Another of Bouman’s students, Angela Gao, collaborates with Zachary Ross, assistant professor of geophysics, and Yisong Yue, professor of computing and mathematical sciences, on machine learning to help build a better picture of earthquakes. Often, earthquake analyses build upon a simulated model of the ground (its structure, materials, and faults) that has been computed from earlier quakes but may not be accurate for smaller quakes, Bouman says. Gao seeks to use data from a quake to build a new, better model.
Computational imaging also can lead scientists to new advances at smaller scales. Changhuei Yang, Caltech’s Thomas G. Myers Professor of Electrical Engineering, Bioengineering, and Medical Engineering, applies the power of machine learning to microscopy and medical imaging. For example, when pathologists look through a microscope they are trained to look for particular cells, such as cancer cells. However, an image contains far more information; the problem is how to know what to look for. That is where machine learning enters the picture. Yang feeds microscope images to a neural network, a kind of artificial intelligence based loosely on the brain. Because he does not label the parts of the picture or tell the AI what to look for, the system is forced to figure out how to make sense of the images and find patterns within them without the cognitive bias of a human scientist who has been trained on what to look for. “The idea here is that it’s possible to build a system that can optimally collect information even if the information is not collected in such a way that a human eye can readily interpret it,” Yang says.

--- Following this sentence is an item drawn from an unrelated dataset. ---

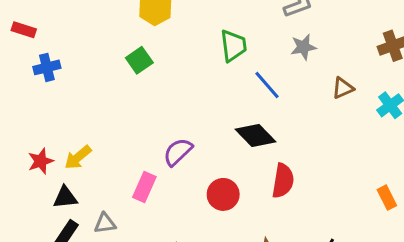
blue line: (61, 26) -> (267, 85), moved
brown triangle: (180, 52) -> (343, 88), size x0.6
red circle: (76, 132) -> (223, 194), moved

A major challenge of machine learning, however, is that while the algorithms can process far more data than a person can, and might find patterns a human would not notice, AI cannot explain how it “thinks” or how it interprets information; and of course it is important for researchers to learn why the algorithm focused on a particular element or whether that element is important to a person’s health.
Here again, Caltech researchers see the opportunity for the algorithms to inform the sensors. In the case of medical microscopy, Yang might have the neural network study certain locations within an image and then tweak the sensors (in this case, the microscopes) to match. “It’s like talking to somebody who might have difficulty communicating,” Yang says. “You can pay attention to where that person’s eyes are focused, and that will give you some glimpse into what is going on in the person’s thought process. Similarly, we can optimize the collection system to suit what the machine learning is focusing on.”
Across Caltech, interdisciplinary projects of this nature that fall under the S2I framework will begin to help humanity make sense of the modern-day data deluge. “We have these two isolated domains, the sensors and the algorithms, but we believe that this is not sustainable,” Emami says. “We have dealt with the exponential growth in the data from different sensors in a very blind way. It will be completely different if we co-design sensing and algorithms so that it is all done in a more intelligent way.”